PAP1 assays are not readily available through commercial laboratories, but a commercially available point-of-care assay has been validated for canine PAP1 and has been shown to cross-react with feline PAP1.32
5. Alpha 1-Proteinase Inhibitor
Alpha 1-proteinase inhibitor (alpha 1-PI) is a major inhibitor of serine proteases and has a molecular weight similar to albumin. Both alpha 1-PI and albumin can be lost at approximately the same rate in diseases that cause intestinal protein loss; however, because alpha 1-PI is resistant to proteolysis, its levels can be quantified in fecal samples.

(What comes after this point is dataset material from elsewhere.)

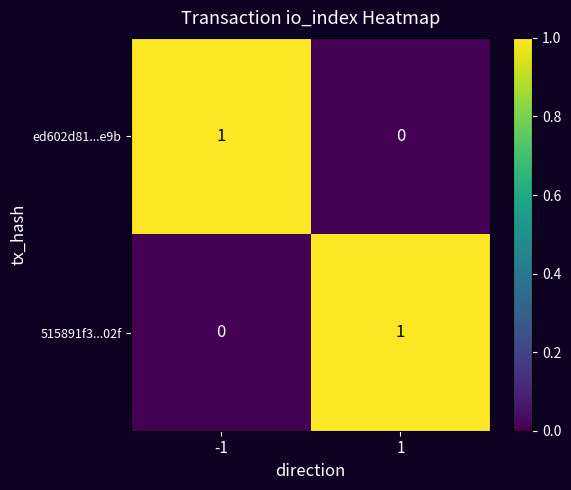

The 515891f3...02f series shows 2 at 1. True or false?

False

Measurement of fecal canine alpha 1-PI appears to be particularly useful for early detection of GI protein loss, as increases are observed before the onset of clinical signs, before hypoalbuminemia or panhypoproteinemia are observed, or before both.33-35 Alpha 1-PI can also be useful in differentiating GI protein loss from hepatic causes of hypoalbuminemia. Higher values are present in dogs with significant histopathologic lesions (eg, lacteal dilatation, crypt abscesses).36
Collection of feces on 3 consecutive days is recommended because of relatively large daily fluctuations in fecal alpha 1-PI.34 Serum canine alpha 1-PI concentrations are increased during corticosteroid administration.

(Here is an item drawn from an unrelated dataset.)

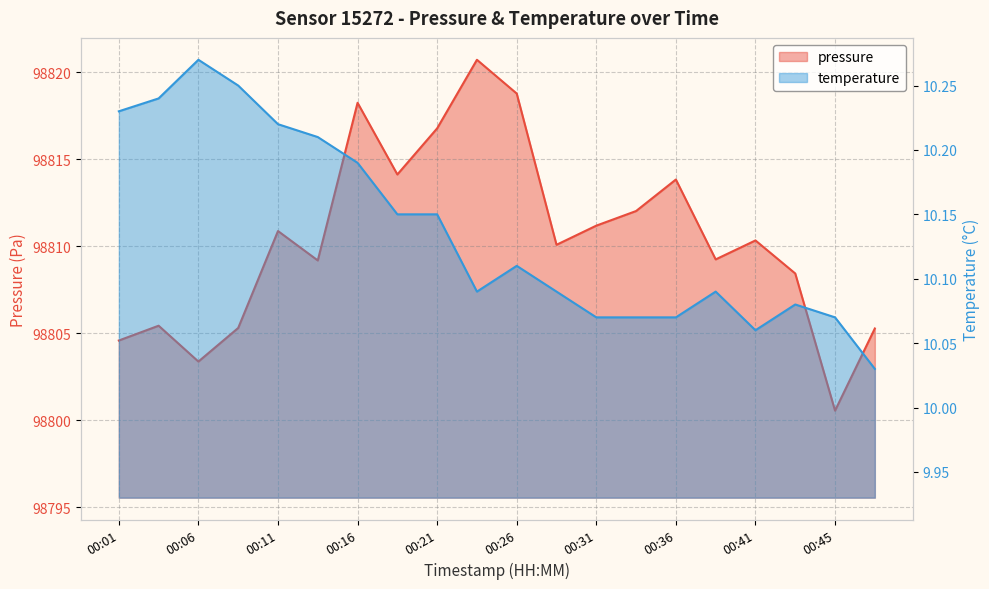

Does the chart display data point markers on the line(s)?

No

An assay for alpha 1-PI is offered by a commercial laboratory, but no point-of-care assays are available.
Conclusion
APPs have a well-documented sensitivity for identification of inflammatory disease in dogs and cats. Biomarkers can help gauge severity of inflammation and response to therapy, and, in certain cases, can aid in determining prognosis. The advent of species-specific assays, including some rapid point-of-care assays, facilitates measurement of APP in any clinical setting.